Carey wins Booker for novel about Ned Kelly

 

For the second time in its 33-year history, the Booker Prize has been won by a previous winner. Australian Peter Carey, the favourite and well established as one of the finest writers currently at work, was last night presented with the prize for True History of the Kelly Gang.

He joins South African J.M. Coetzee as one of two double Booker winners.

Since the six-book short-list was announced last month, Carey, the only non-British writer on the list, has been consistently tipped by the bookies, although most critics saw it as a two-horse race between Carey and another former winner, Englishman Ian McEwan, whose novel Atonement has been acknowledged as outstanding.

McEwan's had been published three days after the shortlist was announced. True History of the Kelly Gang was published last January and although critics agreed it was an obvious Booker contender, it had seemed a bold decision on the part of his publishers to launch an important novel during the traditional post- Christmas publishing lull.

Carey's novel, his seventh, is the story of Ned Kelly, bushranger, anti-hero and legend, as told in his own words.

It is a feat of extraordinary story-telling in a vernacular which Carey, when interviewed by The Irish Times, said at first seemed very difficult "until I remembered the way I had spoken when I was a boy growing up in a small Australian town".

The narrative displays immense technical mastery in creating the likable and self-justifying voice of Ned Kelly who, as is often forgotten, was only 25 when he was executed in 1880 for a hectic career in crime that in fact lasted a little over 18 months.

It is a dazzling book; vividly written, funny and utterly convincing.

Carey also won the Booker in 1988 with Oscar and Lucinda.

Born in 1943,he has always been an Australian writer with a particular and complicated vision of his country.

The idea of writing about Ned Kelly first came to him in the mid-1960s and lived a long time in his imagination.
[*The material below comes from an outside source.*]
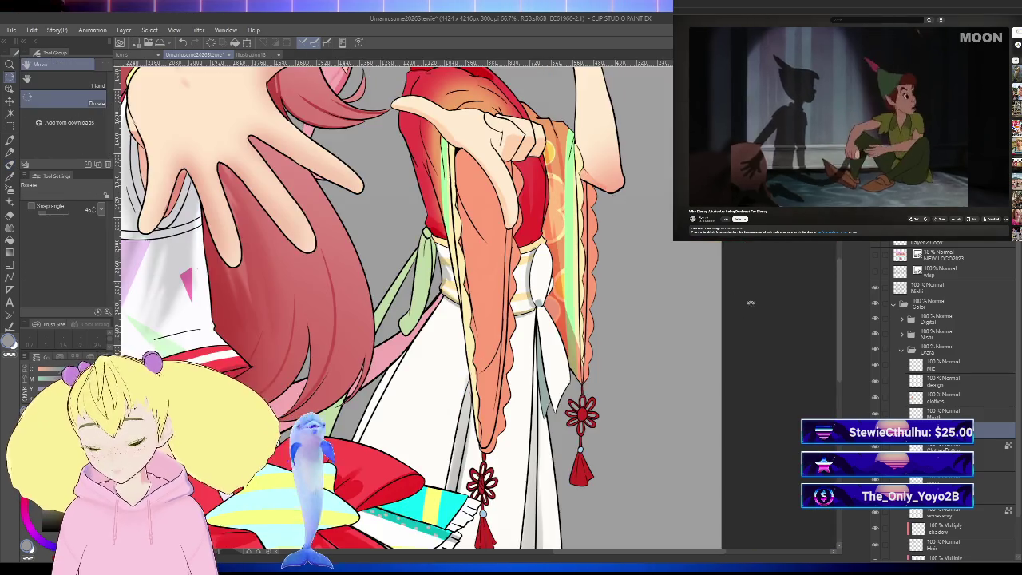
{"action": "left_click_drag", "start_coordinate": [558, 240], "coordinate": [399, 400]}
It was sparked off by the arrival of Australian artist Sidney Nolan's series of Ned Kelly paintings to New York, where Carey has lived for more than a decade.

Written in the form of a letter to be read some day to the daughter he never had, the outlaw's engaging personal account of his life is more a litany of bad luck than ill intent. Drawing on the famous Jerilderie Letter, Carey has given a real-life character a life beyond the historical facts.

As well as Ned's own experiences, it also evokes through the narrative a sense of the Ireland his family left behind, an Ireland both strange and familiar as recalled through the family's memories. Carey's Kelly is ultimately caught between two cultures.

This is a popular Booker win by one of the world's finest writers. No reader will be surprised by the quality of Carey's novel, but spare a thought for McEwan who, having written one of the strongest British novels of recent years, could not hold off a gifted stylist with a flawless ear for speech who knows how to tell a great story.